Seattle notched its deadliest month in recent history this August and is on track to set a 25-year record high in fatal shootings, according to police.
"This is one of our highest years, and we are on pace to exceed the last two years, and this has been a concerning trend," Interim Police Chief Adrian Diaz said last week of fatal shootings in the city, according to King 5. "We are passing our 25-year high that happened just two years ago."
The Seattle Police Department confirmed to Fox News Digital that it recorded 11 homicides for the month of August. Police data reviewed by Fox News Digital show that August 2022 had the highest number of homicides recorded in a single month since at least 2008 — the year that's the furthest back on the Seattle Police Department's Crime Dashboard.
The previous record in the city was nine homicides in June 2021. Seattle had averaged roughly three homicides every August between 2008 and 2021, meaning this year’s August saw a roughly 267% increase compared to the previous 14-year average.
Seattle notched its highest number of homicides in 26 years in 2020, at 53. Last year saw 42 homicides in the city, while 2022 has already recorded 27, King 5 reported.

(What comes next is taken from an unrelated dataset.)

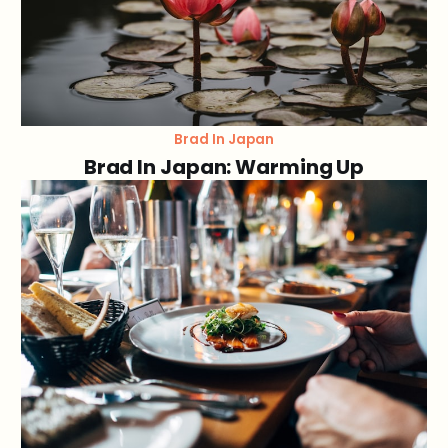
Brad In Japan
Brad In Japan: Warming Up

Seattle’s data on homicides follow a national trend from 2020. FBI data show murders increased by nearly 30% in 2020, marking the largest single-year increase in killings since the agency began tracking the crimes. The data show murders disproportionately affected Black Americans, at a more than 32% increase compared to 2019.
Experts who have previously spoken to Fox News Digital pointed to the defund the police movement, the pandemic and its lockdowns, which upset daily life in unprecedented ways, and the Ferguson effect for the rise in crimes in 2020.
Seattle became a focal point of the defund movement in 2020 with then-Mayor Jenny Durkan announcing that summer the city would defund the police department by $76 million as protests and riots raged following the killing of George Floyd. Other liberal leaders in the city, such as socialist Councilwoman Kshama Sawant, pushed for the department to be further defunded that year by 50%, or about $85 million.
As crime increased in the city since 2020, the police department in Seattle has faced steep staffing shortages — a problem that has affected nearly all law enforcement agencies in King County, where Seattle is located. Diaz told King 5 that the staffing shortages since 2020 have fanned the flames of crime in the city with fewer officers available to respond to calls and patrol the streets.
Seattle is far from alone in dealing with police staffing issues — cities across the country have reported more of the same since the protests and riots of 2020 that called for police departments to be defunded. Philadelphia, for example, is bracing for at least 800 police department members to leave the force over the next few years while it's already operating at 20% below its targeted staffing level. And in Chicago, police reported the lowest number of employees in recent history at the end of March.
"Unfortunately, we find ourselves in a very difficult time in American history in the last two years. America's law enforcement has been demonized by many. It has created a rift within this country and eroded the very trust of the institution and the profession of law enforcement," National Fraternal Order of Police President Patrick Yoes said at the Faith & Blue conference in Washington, D.C., last month. "And we're paying for it. We're paying for it in our communities with higher crime. And we're also paying for it in law enforcement officers."
Seattle homicides for August wrapped up last week as Seattle police were attempting to arrest a person allegedly involved in a domestic violence report when they came under fire from the suspect.
As they apprehended the armed man, they heard unrelated gunshots ring out blocks away. They found a 44-year-old man fatally shot and a 46-year-old man suffering from a "graze wound," according to police.
"We have a shared responsibility to get guns off the street, and we have a shared responsibility to make sure people call 911 if they see situations escalating," Diaz said.